- [ЗАДАНИЕ 1] Какой рассказ назван лучшим на эту тему в отрывке о выпивающем человеке?
- [ЗАДАНИЕ 2]
Определите, соответствуют ли отрывку о выпивающем человеке утверждения (a), (b) и (c), и для каждого ответьте «да» или «нет», приведя решающие слова отрывка в виде точной цитаты.
(a) Выпивающий европеец пьёт быстро и рано уходит из бара.
(b) Собаку этого человека пускают в бар вместе с ним.
(c) В рассказе Хемингуэя у героя есть собака.
- [ЗАДАНИЕ 3] Подхватите отрывок о выпивающем человеке и продолжите его после последнего предложения.

- [ИСХОДНЫЙ ОТРЫВОК]

Темой вчерашних наших застольных медитаций было размышление о сравнительном поведении (и побуждении) человека русского и человека европейского. Вот классический мотив: человек выпивающий. И европейская литература, и кино, и собственные наблюдения свидетельствуют о таком образе: средних лет, душевно одинокий, с достоинством (компенсирующим порой сизый нос, сеточку на щечках, дрожащие руки и старый шарф) сидит он в баре, у стойки или за столиком, без спутников, смотрит в свой стакан; если поднимает глаза, то не пялится, не пристает, за жопу дам не хватает, разве что посмотрит зазывно и печально, как Пьеро. Пьет медленно, сидит до закрытия. Переживает – думаем мы о нем – свое одиночество, бессмысленность мира, невозможность душевной привязанности, минувшие, более или менее золотые, дни. Моя бедная старая мама, ma pauvre vielle mre, а также далекая девушка в белом цвету. Если у него есть пес – тоже старый как горы, – то он берет его с собой, и его пускают! Ага! С собакой в бар пускают! Потому что европейский барбос тоже не будет бросаться на людей и рвать им брюки, а с беззубым достоинством и полуослепшей мудростью будет лежать под столом, копируя тишину и печаль хозяина. Лучший рассказ на эту тему – хемингуэевский «Там, где чисто, светло», только без собаки, одиночество там тотальное.

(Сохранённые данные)
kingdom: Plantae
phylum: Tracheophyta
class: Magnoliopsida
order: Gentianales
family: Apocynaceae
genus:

- [РЕЗУЛЬТАТ ВЫПОЛНЕНИЯ 1] Хемингуэевский «Там, где чисто, светло».

- [РЕЗУЛЬТАТ ВЫПОЛНЕНИЯ 2]
(a) Нет: «Пьет медленно, сидит до закрытия».
(b) Да: «С собакой в бар пускают!»
(c) Нет: «только без собаки, одиночество там тотальное».

- [РЕЗУЛЬТАТ ВЫПОЛНЕНИЯ 3]
Сестра моя справедливо заметила, что женская ипостась этого европейского одинокого человека – дама за сорок, часто злая, – сидит в дневное время в кондитерских: кофе, торт. В глазах – неизбывное горе: короткая ее женская жизнь прошла, счастья не было или оно улетело и обмануло, мазнув по губам, и впереди – долгая пустыня, и даже встреча с верблюжьей колючкой не гарантирована. Мы видели такую в Баден-Бадене, в кондитерской, куда зашли съесть яблочный тортик (со стыдливостью и дерзостью развратного подростка, не удержавшегося от визита в бордель); женщина сидела у окна над тарелочкой с руинами мильфёй и смотрела в никуда с такой интенсивностью, что выжигала кислород в секторе своего обзора; видели такую во Флоренции, она пила кофе за столиком на площади: то есть в самой гуще людей, солнца и цветов, в самом водовороте.
Баден-Баденская дама была безнадежно некрасива, и вот ее душа не могла переступить стену этой некрасивости, неурожайности, прокаженности, а раз она не могла ее переступить, то и к ней никто не смог бы пробиться, и пробовать бы не стал. Флорентийская же дама была немолода – за шестьдесят, но еще годна для путешествий в одиночку; варикоз еще не съел ее ноги, а нос еще не окончательно превратился в клубничину от ежевечерней привычки выпивать свой стакашок; от слнечного мира ее отделял ее возраст, который она зримо проклинала и ненавидела, а ненавидя возраст, ненавидела и солнечный мир.
Да, можно понаблюдать и поразмышлять, отчего одинокая женщина скорее зла, а одинокий мужчина скорее печален, впрочем, это и так понятно: ненужный мужчина – это покупатель без денег, ненужная женщина – продавец с пустыми полками. Так закольцовывается, казалось бы, тема европейского кризиса, но скоропалительные выводы делать необязательно.
Меж тем – мне ли вам указывать? – русский человек, одиноко грустящий в баре, непредставим. Придя в заведение выпить, он сейчас же ищет глазами компанию, сию минуту привязывается к ней и немедленно вступает в быструю, короткую и опасную дружбу, отдавливая всем ноги и нарушая сразу все частные барьеры, о которых товарищи собутыльники может, даже и не подозревали.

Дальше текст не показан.